Antonio Catalán
President of AC Hotels
“Market concentration should be encouraged in order to resolve the battle currently under way with tour operators”
Tourism is making a decisive contribution to the exit of the crisis, but is the sector resting on its laurels?
Spanish hotels are the best in the world in terms of their price/quality ratio. It is clear that we are the motor that will drive the recovery from the crisis. Nevertheless, we should take advantage of these buoyant years to improve our product and increase prices. We are excellent operators, but our business groups are excessively small: market concentration should be encouraged in order to resolve the battle currently under way with tour operators.
What direction is your company looking to take at this time?
We had the good fortune of being picked up by Marriott—I’m global President of AC by Marriott—and more than fifty Marriott hotels join every month, and in many of these months they are accompanied by five AC hotels, so it’s safe to say our sights are set on the whole world. In our case, we’ve done Spain: we are still growing here but it’s not our prime target. At this moment in time, Asia is our priority and our development teams are already working on the Asian region.
What has changed since the advent of ICTs?
When the Internet arrived, I thought it was going to be fantastic because there would be no more brokers and everyone would enter into direct contact online. I was dead right! But, today, for every hundred brokers that existed in the past there are three hundred now, between traditional agents and all the modern ones. This is all the better for customers because they can access much more information. The Spanish tourism sector is the cheapest in the world, although Madrid is a bit of a disaster when it comes to prices and we are making a mistake there. In urban tourism, we believe that prices should be increased because the crisis has made everyone too nervous. Customers can pay more, and it is a mistake to go after customers with a very low budget.
Do we need to push experiential tourism as opposed to solely low-cost trade?
Customers are increasingly demanding, and Spain needs to specialize more. Nevertheless, there is a type of customer who comes to Spain who we would be better off giving five euros to at the airport and sending to another country, given the prices we offer. It is all about price/quality and price/occupancy ratios. Well, in Spain it is exactly the same: it’s about price/occupancy. At this moment in time, the tourism sector is making money and has the chance to refurbish hotels and make them more competitive, pushing prices up, because the season is very short. We have to focus on higher quality tourism. It’s not so much about doing luxury tourism, which is not very loyal. What this country needs is to raise the bar a little toward the mid-range in the case of the sixty-five million tourists that we already have.

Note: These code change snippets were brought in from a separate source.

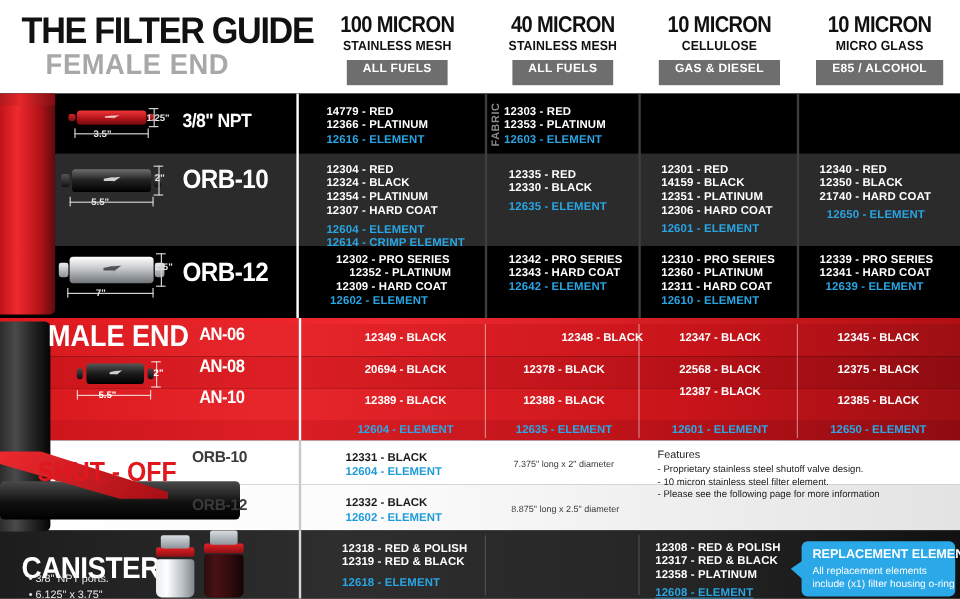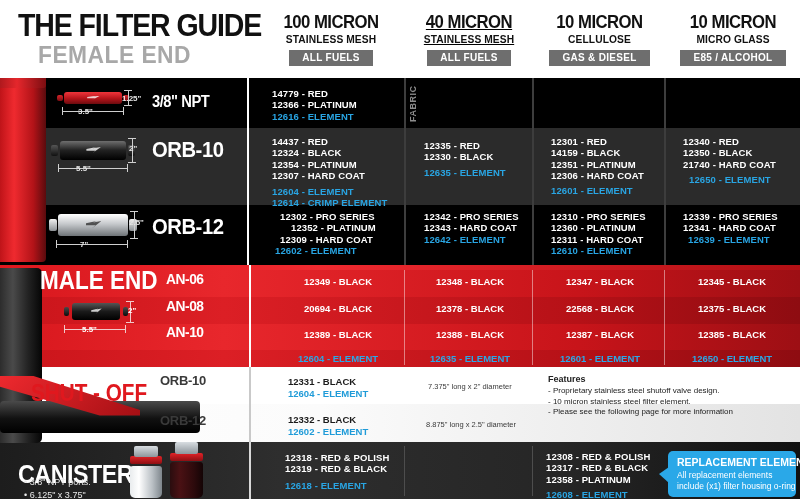--- a/index.html
+++ b/index.html
@@ -189,7 +189,7 @@
       <div class="mat">STAINLESS MESH</div>
       <div class="fuel">ALL FUELS</div>
     </div>
-    <div class="colhead" style="left:405px; width:128px;text-decoration:underline;">
+    <div class="colhead" style="left:405px; width:128px;">
       <div class="micron">40 MICRON</div>
       <div class="mat">STAINLESS MESH</div>
       <div class="fuel">ALL FUELS</div>

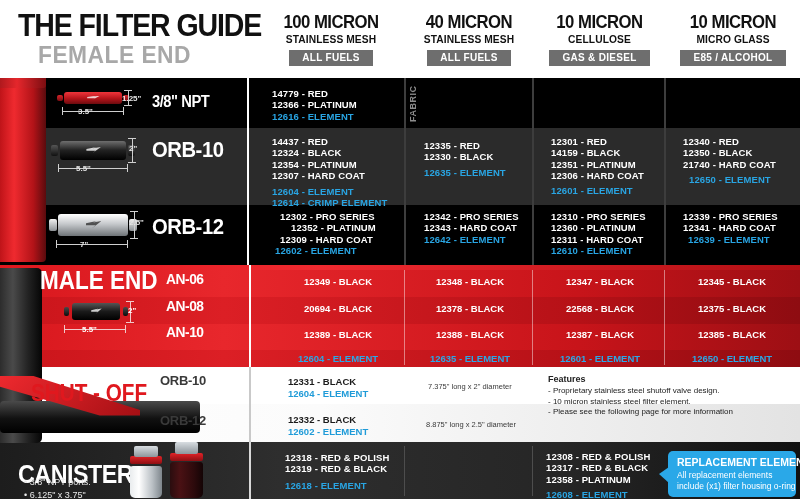--- a/index.html
+++ b/index.html
@@ -42,7 +42,7 @@
     display:inline-block; margin-top:4px;
     background:#6e6e6e; color:#fff;
     font-weight:bold; font-size:10px; letter-spacing:0.3px;
-    padding:2px 13px 3px 13px; white-space:nowrap;
+    padding:2px 13px 8px 13px; white-space:nowrap;
   }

Is tourism the sector with a smile?
Our customers are king, and our core business doesn’t depend just on the manager but on 100 percent of our staff. We never have problems with our managers, with our reception managers or receptionists; the people who have to be happy are our waiters, chambermaids, etc. That’s where our techniques come in. At AC everyone is on a permanent contract. We don’t have temporary contracts and we are not in favor of outsourcing.